Exercise 6.3: Nonnegative Matrices and Operator Norms

chapter 6

(a)

Using that $0\le A\le B$ element-wise, $$\begin{array}{}\text{(1)}& [A^2{]}_{ij}=\sum _{k=1}^d{A}_{ik}{A}_{kj}\le \sum _{k=1}^d{B}_{ik}{B}_{kj}=[B^2{]}_{ij},\end{array}$$ and deduce $0\le A^m\le B^m$ by induction.

(b)

By (a), we have $0\le (A^m{)}^2\le (B^m{)}^2$. Therefore, summing all elements, $\Vert A^m{\Vert }_F\le \Vert B^m{\Vert }_F$, so $\Vert A^m{\Vert }_F^{1/m}\le \Vert B^m{\Vert }_F^{1/m}$. Then take $m\to \mathrm{\infty }$ to find ${\lambda }_1(A)\le {\lambda }_1(B)$.

(c)

Like (a), $$\begin{array}{}\text{(2)}& [C^2{]}_{ij}=\sum _{k=1}^d{C}_{ik}{C}_{kj}\le \sum _{k=1}^d|C_{ik}||C_{kj}|=[|C{|}^2{]}_{ij},\end{array}$$ and deduce $(C^m{)}^2\le (|C{|}^m{)}^2$ by induction.
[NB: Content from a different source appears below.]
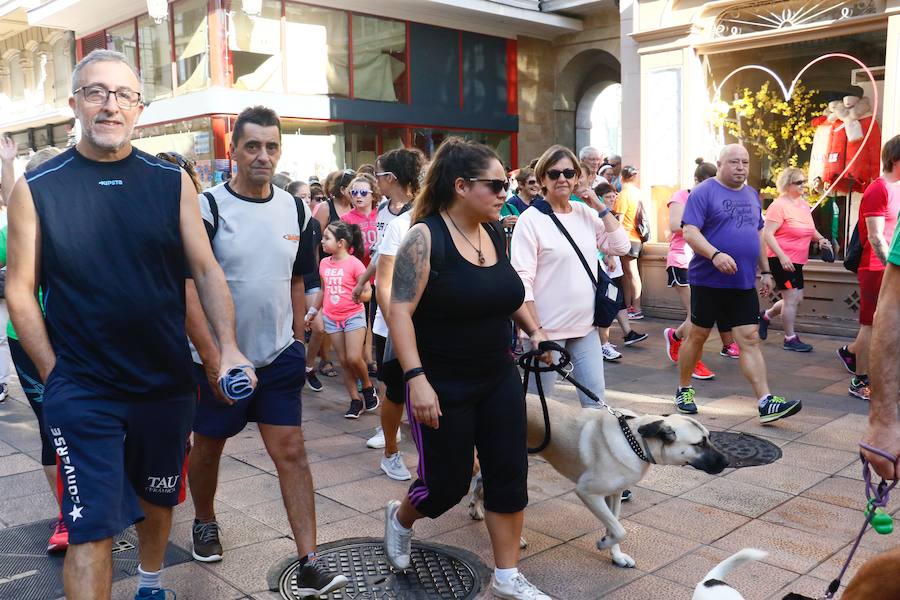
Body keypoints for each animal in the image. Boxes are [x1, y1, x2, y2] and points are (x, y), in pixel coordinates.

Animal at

Therefore, like (b), summing all elements, $\Vert C^m{\Vert }_F\le \Vert |C{|}^m{\Vert }_F$, so $\Vert C^m{\Vert }_F^{1/m}\le \Vert |C{|}^m{\Vert }_F^{1/m}$, and take $m\to \mathrm{\infty }$ to find ${\lambda }_1(C)\le {\lambda }_1(|C|)$.